One statement can perfectly end this post---I ain't gonna find a place like PAL.

Wednesday, April 25, 2012

Moved By An Old Draft Post


I have left this blog since I created it way back in 2009.  As far as I can remember, I put up this blog after fighting big time with my then fiance now husband, about me being dreamless and unrealistic.  I was out of track that time because of the issues I had with myself.  I didn't know where and how my life should go. 

He asked me to list down all the activities that I like and wish to do, the places where I like and wish to go, the things that I like and wish to buy.  Then from one list, I should group them into two---the attainable and the non-attainable.  The attainable ones, I must then make a plan on how to achieve them, while the non-attainable, set aside.  I don't know what happened next, but until now, I think I'm still struggling to complete all the steps and finally find my way.

These past few days, I'm getting distracted by some questions running on my mind.  Where am I going to? How long can I stay in this not-so-friendly but typical Singapore work environment?  How long can I stay in this field that I chose about three years ago, not because this is what I wanted to do, but because among all the other fields that I can get along with, it is the most financially rewarding?  What is making me stay here? 

I'm also having this homesickness attacks at work.  I wrote an article about my previous company, and while thinking where to post it, I passed by this blog.

There were only 3 draft posts in this blog, two are empty.  I was surprised to see the third and only post with something in it, because it is actually a list of my to-do's, to-have's, etc. for the next five years.  Swak!
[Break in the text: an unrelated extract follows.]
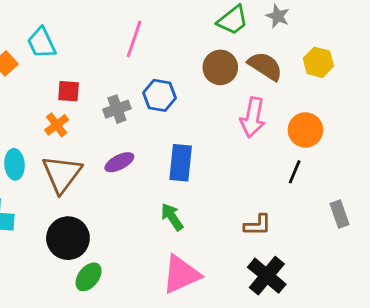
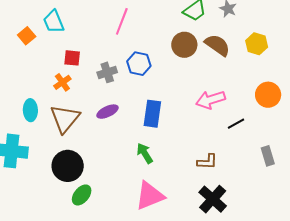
pink arrow: (253, 117) -> (211, 100), moved, turned 60
orange circle: (305, 130) -> (268, 95), moved
black line: (295, 172) -> (236, 124), turned 36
I went through the list again and realized that from 2009 to 2012, it's either I have already done or am already working on the items. Wow, in barely 3 years, I'm able to do and get what I thought was very hard!  That just uplifted my spirit.  It made me feel thankful.  Made me proud.  Made me humble as well.  I didn't know I've come this far.  And so I write this post.

We cannot keep ourselves from getting distracted and losing direction when we feel very tired and stressed out.  It is a part of life.  I think having a list like this, just as what inspirational/self-help writers and speakers always preach on, is indeed helpful to put us back on track.  It's a good vitamin for our well-being to see that our life moves at least a step over time.

By the way, here's the list portion of my draft post:

Here are the things that I plan to do, to have, and to achieve in the next five years.
1. Marry the only man I truly love. - done
2. Have a baby at least a year and a half after marrying the man in number 1. - working
3. Live with the man in number 1. - done
4. Work where the man in number 1 and I live. - done
5. Help my siblings with their studies. - working
6. Be active in church with the man in number 1. - working
7. Start a regular evening prayer with the man in number 1 and the baby in number 2.
8. Learn how to bake.
9. Go into dancing.
10. Enroll myself in a piano school.
11. Start investing on a house and lot. - done
12. Have a schedule for painting sessions. - working
13. Buy any branded item for myself. - done
14. Look for up to three institutions or NGOs to help.